TANNEUR




Origines et évolution du métier
Moyen Âge : Le métier de tanneur est ancien et structuré dès le XIIe siècle. Il faisait partie des métiers du cuir, avec ses propres privilèges et règlements. Les tanneurs formaient des communautés avec des statuts précis et étaient souvent installés en périphérie des villes à cause des nuisances de leur activité.
Corporations :
Dès le XIVe siècle, les tanneurs étaient intégrés aux corporations parisiennes. Ils devaient suivre un apprentissage de cinq ans, prêter serment et respecter des règles strictes sur la qualité du cuir.
XVIIe siècle : Introduction de nouvelles techniques comme le tannage à la mode de Hongrie, utilisant des sels de morue. Cela marque une modernisation du métier.
Le tannage consiste à rendre les peaux animales imputrescibles. Cela implique :
L’utilisation de tanins végétaux (souvent extraits de l’écorce de chêne)
Des opérations de rivière (nettoyage, écharnage)
Le séchage et l’apprêt du cuir
Le métier de tanneur se distingue de celui de corroyeur, qui prépare le cuir tanné pour les artisans (cordonniers, selliers, etc.)À la Belle Époque (fin XIXe – début XXe siècle)
Industrialisation : Le métier évolue avec l’arrivée de machines et de procédés chimiques (chrome, acides), réduisant le temps de tannage.
Organisation du travail : Les ateliers artisanaux coexistent avec des tanneries industrielles, souvent situées près des rivières pour faciliter le rinçage des peaux.
Compagnonnage :
Les tanneurs-corroyeurs font partie du mouvement compagnonnique, valorisant l’excellence et la transmission du savoir-faire.
Conditions de travail : Le métier reste pénible, avec des odeurs fortes, des produits corrosifs, et une exposition à des maladies liées à l’humidité et aux substances chimiques.
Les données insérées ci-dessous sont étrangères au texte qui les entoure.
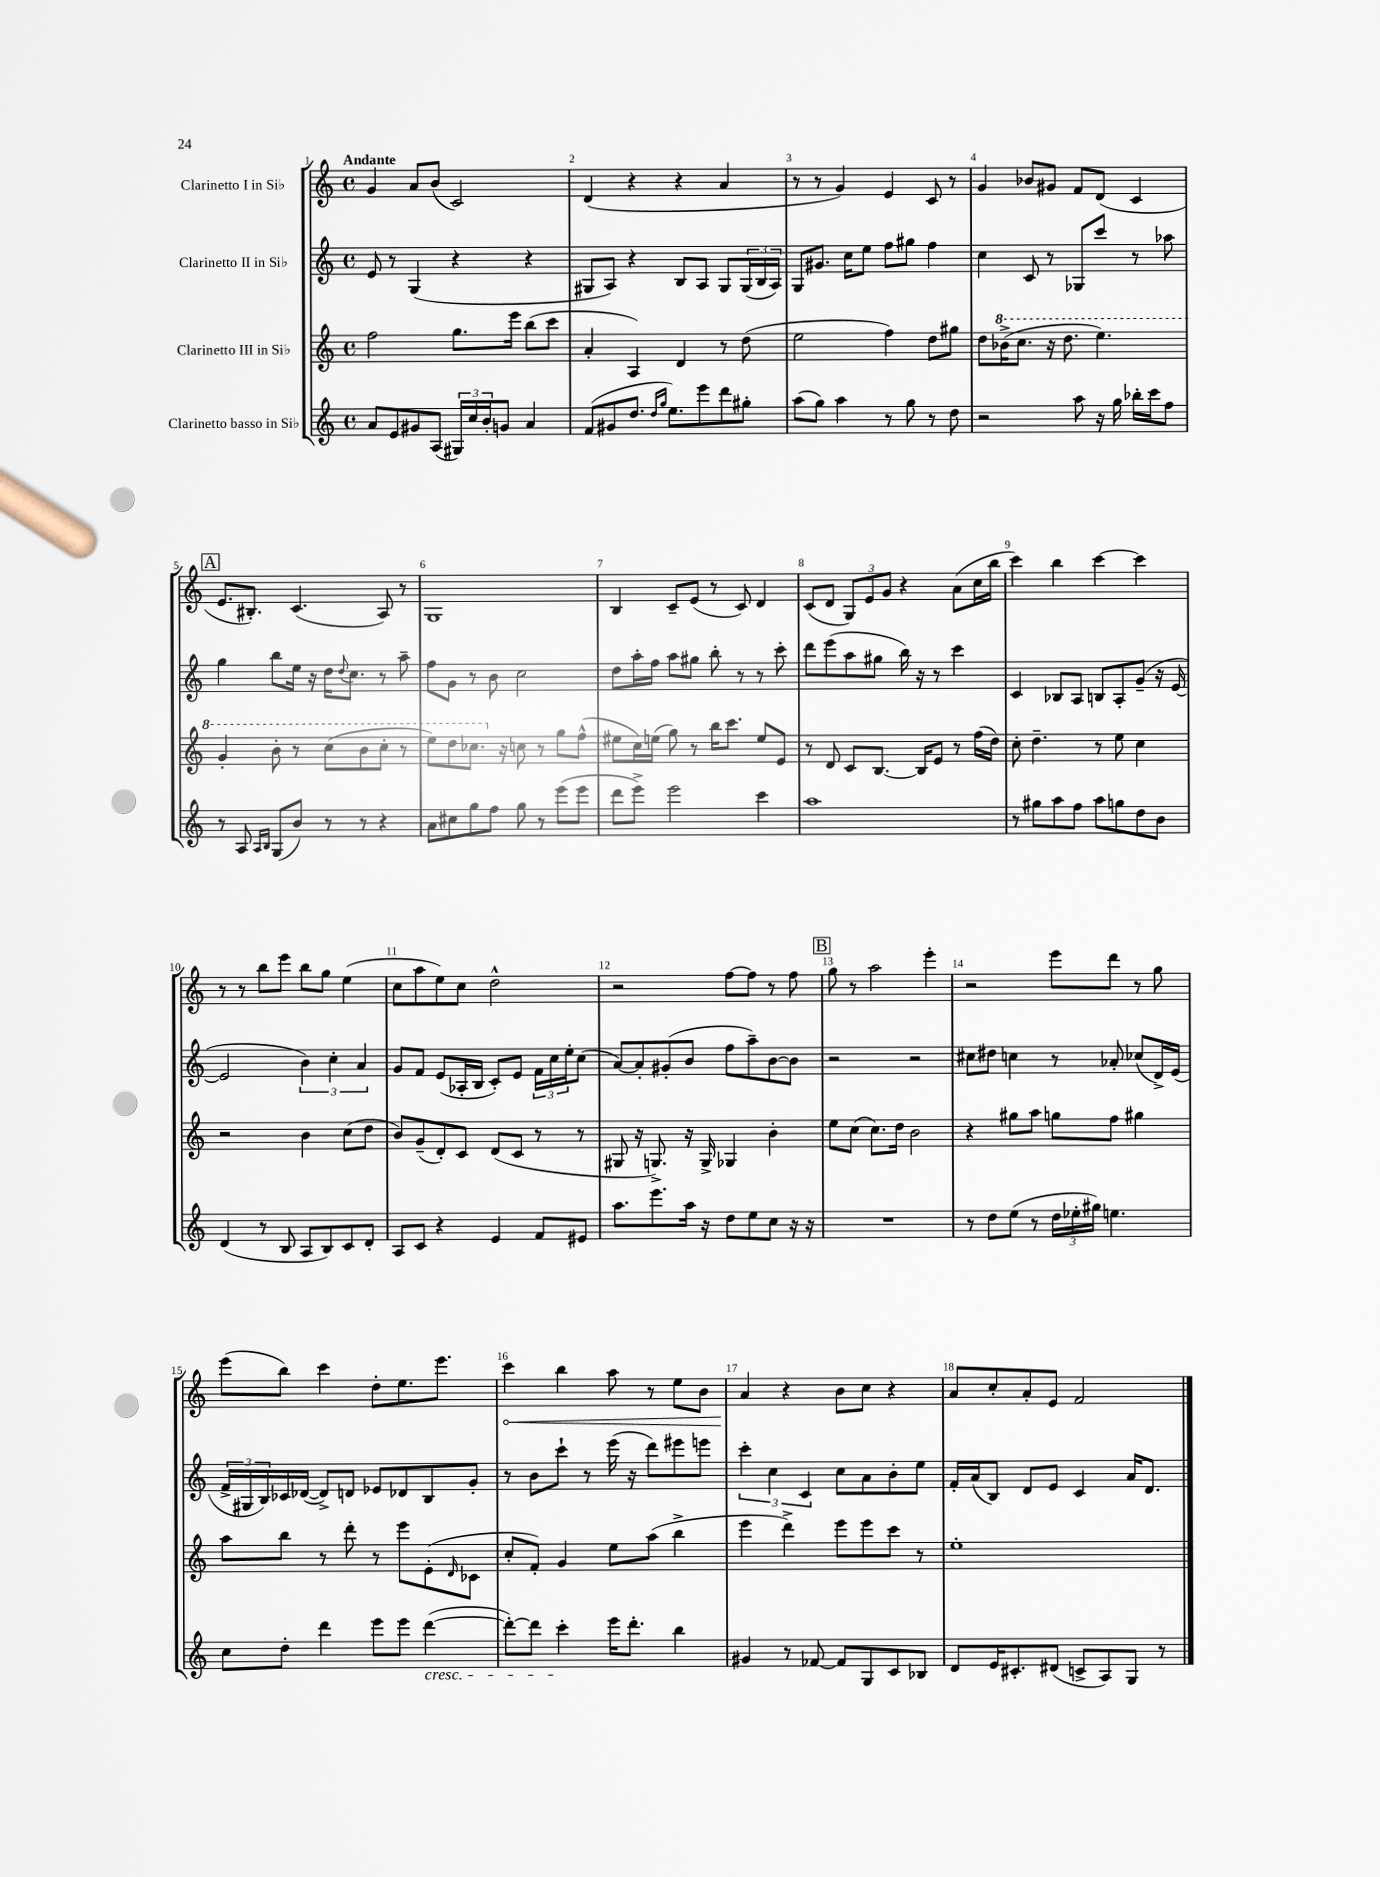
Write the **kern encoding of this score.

**kern	**kern	**kern	**kern
*staff4	*staff3	*staff2	*staff1
*clefG2	*clefG2	*clefG2	*clefG2
*k[]	*k[]	*k[]	*k[]
*M4/4	*M4/4	*M4/4	*M4/4
*met(c)	*met(c)	*met(c)	*met(c)
8a	2ff	8e	4g
8e	.	8r	.
8g#	.	(4G	8a
(8A	.	.	(8b
24G#)	8.gg	4r	2c)
24cc	.	.	.
24b'	.	.	.
8g	.	.	.
.	16eee	.	.
4a	(8bb	4r	.
.	8ccc	.	.
=	=	=	=
(8f	4a'	8G#	(4d
8g#	.	8A)	.
8.dd	4A)	4r	4r
16qqdd	.	.	.
16qqgg	.	.	.
8.ee)	.	.	.
.	4d	8B	4r
8eee	.	8A	.
8ddd	8r	8G#	4a
8gg#'	(8dd	(24G#	.
.	.	24B	.
.	.	24A)	.
=	=	=	=
(8aa	2ee	8G	8r
8gg)	.	8.g#	8r
4aa	.	.	4g)
.	.	16cc	.
.	.	8ee	.
8r	4ff)	8ff	4e
8gg	.	8gg#	.
8r	8dd	4ff	8c
8dd	8gg#	.	8r
=	=	=	=
2r	8dd	4cc	4g
.	(16bb-^	.	.
.	8.ccc	.	.
.	.	8c	8b-
.	16r	8r	8g#
.	8.ddd	.	.
8aa	.	8G-	8f
16r	4.eee)	8ccc	(8d
16gg	.	.	.
16bb-'	.	8r	4c
16ccc	.	.	.
8ff	.	8aa-	.
=	=	=	=
8r	4gg'	4gg	8.e
8A	.	.	.
.	.	.	8.B#')
16qqA	.	.	.
16qqB	.	.	.
(8G	8bb'	8bb	.
8b)	8r	16ee	(4.c
.	.	16r	.
8r	(8ccc	16dd	.
.	.	8qqdd	.
.	.	8.cc	.
8r	8bb	.	.
4r	8ccc'	8r	8A)
.	8r	8aa~	8r
=	=	=	=
8a	8eee)	8ff	1G
8cc#	8ddd	8g	.
8gg	8.ccc-	8r	.
8ff	.	8b	.
.	16r	.	.
8gg	8cc	2cc	.
8r	8r	.	.
(8eee	8gg	.	.
8eee	(8ff^^	.	.
=	=	=	=
8ddd	8ee#	8dd	4B
8eee^)	16cc)	16aa'	.
.	(16ee	16ff	.
2eee	8gg)	8aa	8c~
.	8r	8gg#	(8e
.	16bb	8bb'	8r
.	8.ccc	.	.
.	.	8r	8c)
4ccc	8ee	8r	4d
.	8e	8ccc'	.
=	=	=	=
1aa	8r	8ddd	(8c
.	8d	(8eee	8d
.	8c	8aa	12G)
.	.	.	12e
.	[8.B	8gg#	.
.	.	.	12g
.	.	16bb)	4r
.	16B]	16r	.
.	8e	8r	.
.	8r	4ccc	(8a
.	(16ff	.	16cc
.	16dd)	.	16bb
=	=	=	=
8r	8cc'	4c	4ccc)
8gg#	4.dd~	.	.
8aa	.	8B-	4bb
8ff	.	8A	.
8aa	8r	8B	[4ccc
8gg	8ee	8A'	.
8dd	4cc	(8g~	4ccc]
8b	.	16r	.
.	.	[16e	.
=	=	=	=
(4d	2r	2e]	8r
.	.	.	8r
8r	.	.	8bb
8B	.	.	8eee
8A	4b	6b)	8bb
8B)	.	.	8gg
.	.	6cc'	.
8c	(8cc	.	(4ee
.	.	6a	.
8d'	8dd	.	.
=	=	=	=
8A	8b)	8g	8cc
8c	(8g~	8f	8aa
4r	8d')	(8e	8ee)
.	8c	16A-'	8cc
.	.	16B	.
4e	(8d	8c')	2dd^^
.	8c	8e	.
8f	8r	24f	.
.	.	24cc	.
.	.	24ee'	.
8e#	8r	(8cc	.
=	=	=	=
8.aa	8G#	[8a)	2r
.	16r	8a']	.
8.eee	8.G^)	.	.
.	.	(8g#'	.
16aa	16r	8b	.
16r	16G^	.	.
8dd	4G-	8ff	[8ff
8ee	.	8aa~)	8ff]
8cc	4b'	[8b	8r
16r	.	8b]	8ff
16r	.	.	.
=	=	=	=
1r	8ee	2r	8gg
.	(8cc	.	8r
.	8.cc)	.	2aa
.	16dd	.	.
.	2b	2r	.
.	.	.	4eee'
=	=	=	=
8r	4r	8cc#	2r
8dd	.	8dd#	.
(8ee	8gg#	4cc	.
8r	8aa	.	.
24dd	8gg	8r	8eee
24ee-'	.	.	.
24gg#)	.	.	.
4.ee	8ff	8a-'	8ddd
.	4gg#	(8cc-	8r
.	.	16d^)	8gg
.	.	(16e	.
=	=	=	=
8cc	8aa	24f^	(8eee
.	.	24G#	.
.	.	24B)	.
8dd'	8bb	16c-	8bb)
.	.	([16d-	.
4ddd	8r	8d-^])	4ccc
.	8ddd'	8d	.
8eee	8r	8e-	8dd'
8eee	8eee	8d-	8.ee
([4ddd	(8e'	8B	.
.	.	.	8.eee
.	16qqd	.	.
.	8c-	8g'	.
=	=	=	=
8ddd'_)	8cc'	8r	4ccc
8ddd]	8f')	8b	.
4ccc'	4g	8ccc`	4bb
.	.	8r	.
16eee	8ee	(16eee	8aa
8.ddd'	.	16r	.
.	(8aa	8ddd)	8r
4bb	4bb^	8eee#	8ee
.	.	8eee	8b
=	=	=	=
4g#	4eee	6ccc'	4a
.	.	6cc	.
8r	4ddd^)	.	4r
.	.	6c	.
[8f-	.	.	.
8f-]	8eee	8cc	8b
8G	8eee	8a	8cc
8c	8ccc	8b'	4r
8B-	8r	8ee	.
=	=	=	=
8d	1ee'	16f'	8a
.	.	(16a	.
16e	.	8B)	8cc'
8.c#'	.	.	.
.	.	8d	8a'
(8d#	.	8e	8e
8c^	.	4c	2f
8A)	.	.	.
8G	.	16a	.
.	.	8.d	.
8r	.	.	.
==	==	==	==
*-	*-	*-	*-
Le métier de tanneur est aujourd’hui valorisé dans des musées comme le Musée du Compagnonnage de Tours .
Il a laissé une empreinte dans les noms de famille (Tanneur, Blanquier, Gerber…) et dans la toponymie de certaines villes

Le cuir de la discorde – Lyon, 1903
Dans les faubourgs de Lyon, une tannerie réputée pour son cuir "façon Hongrie" un cuir souple et parfumé, très en vogue fut au cœur d’un scandale retentissant. Le maître tanneur, Monsieur Armand D., avait mis au point un procédé secret utilisant des sels de morue et des bains accélérés, ce qui lui permettait de produire plus vite que ses concurrents.
Mais voilà qu’un jeune compagnon tanneur, fraîchement arrivé de Tours, découvre que les cuirs ainsi traités dégagent une odeur étrange et se détériorent plus vite. Il alerte les jurés inspecteurs, qui découvrent que les cuirs étaient en partie "verdis" c’est-à-dire mal tannés, avec des zones encore putrescibles.
Le scandale éclate dans la presse locale. Armand D. est accusé de fraude, mais il se défend en affirmant que son procédé est une "innovation moderne". L’affaire prend une tournure encore plus savoureuse quand on découvre que l’un des inspecteurs avait été invité à des dîners somptueux chez Armand, avec du vin de Bordeaux et des peaux offertes en cadeau...
Résultat : la tannerie est suspendue, Armand perd sa maîtrise, et le jeune compagnon devient une figure respectée du compagnonnage. On raconte même qu’il fut invité à présenter son propre chef-d’œuvre au Musée du Compagnonnage de Tours quelques années plus tard.